• _DOCUMENT PASSAGE_
------

High CPU load upon upgrade to 2.3.5

After recently updating a rather large app from 2.0.2 to 2.3.5
(running on ruby 1.8.6, latest apache and passenger) the CPU used by
the ruby process would jump to 100% for a good 3 secs and locked up
the server within minutes. I was able to roll back the changes easily
enough, but I am now pulling out my hair trying to figure what the
issue might be.

How can I figure out what it is in my large code base that has run
perfectly smoothly on 2.0.2 for years, but now running on 2.3.5 causes
the CPU to jump to 100% and render the app unusable? (The app runs
fine and all my tests pass, it just crumbles under any load)

Thanks...

Tim W wrote:


After recently updating a rather large app from 2.0.2 to 2.3.5
(running on ruby 1.8.6, latest apache and passenger) the CPU used by
the ruby process would jump to 100% for a good 3 secs and locked up
the server within minutes. I was able to roll back the changes easily
enough, but I am now pulling out my hair trying to figure what the
issue might be.
How can I figure out what it is in my large code base that has run
perfectly smoothly on 2.0.2 for years, but now running on 2.3.5 causes
the CPU to jump to 100% and render the app unusable? (The app runs
fine and all my tests pass, it just crumbles under any load)
Thanks...

Anything in
the logs. Does it work the same way in production as in development.
Have you tried it with another server (like mongrel or webrick) to see
if there is any interaction with passenger… I am a brute force
debugger…I would just add some logger calls in the likely places to
see what is going on… do any of the gems you use need to be updated
for 2.3.5 and did any of them change??

Norm

Having been through similar questions I’d say…

Use passenger-status (called frequently) to check the global wait queue.

Use newrelic to drill down to slowest actions (and from there where the time is spent).

Analyse the logs for slow requests (and what parameters were sent in/where the time was spent).

------

• _INFORMATION SUPPLIED_
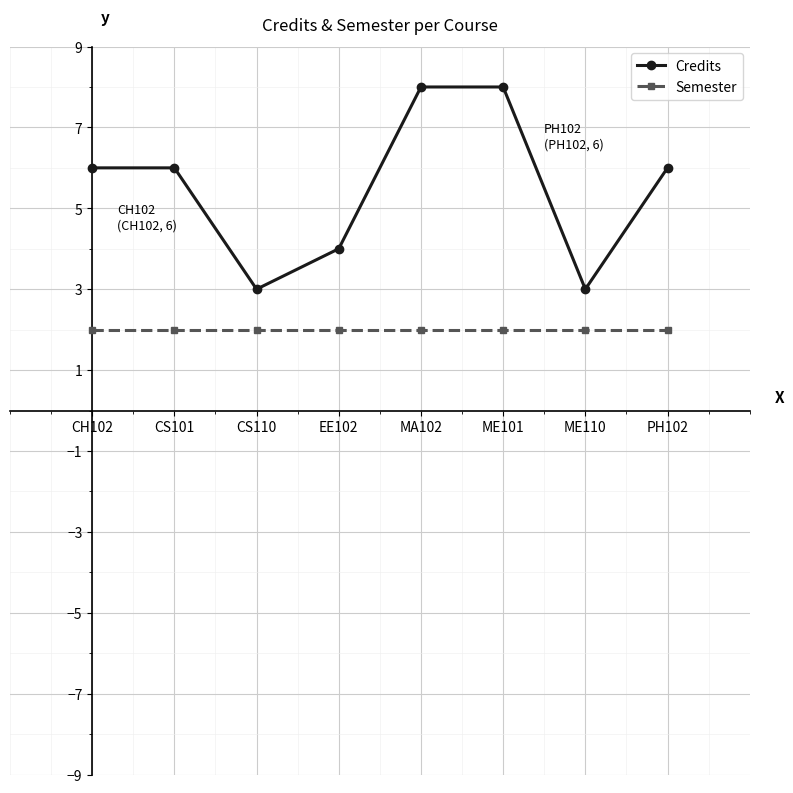

Reading left to right, list all the values displayed in this chart.

Credits: 6	6	3	4	8	8	3	6
Semester: 2	2	2	2	2	2	2	2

------

• _TASKS AND EXERCISES_
- 1) Answer these about the thread on high CPU load after upgrading to 2.3.5:
(a) Which version of ruby was the app running on?
(b) Which two other servers does Norm suggest trying?
(c) Which tool should be called frequently to check the global wait queue?
- 2) Write the next part of the thread on high CPU load after upgrading to 2.3.5.
The listing was taken from a different source than the thread on high CPU load after upgrading to 2.3.5.

• _RESPONSE LIST_
- 1)
(a) ruby 1.8.6
(b) mongrel or webrick
(c) passenger-status

- 2)
I have a repo of some potentially useful utilities at - http://github.com/andyjeffries/rails-analysis-tools

rails_log_analyser might be useful (it summarises requests from a passenger log and then enables you to output just the log for that request which can be difficult when different request lines overlap). passenger_mon_grapher may also be useful (in reference to my first point) but you’ll need to write your own sampler to parse the output of passenger-status and write it to a CSV file every few seconds.

Cheers,

Andy

After recently updating a rather large app from 2.0.2 to 2.3.5
(running on ruby 1.8.6, latest apache and passenger) the CPU used by
the ruby process would jump to 100% for a good 3 secs and locked up
the server within minutes. I was able to roll back the changes easily
enough, but I am now pulling out my hair trying to figure what the
issue might be.

How can I figure out what it is in my large code base that has run
perfectly smoothly on 2.0.2 for years, but now running on 2.3.5 causes
the CPU to jump to 100% and render the app unusable? (The app runs
fine and all my tests pass, it just crumbles under any load)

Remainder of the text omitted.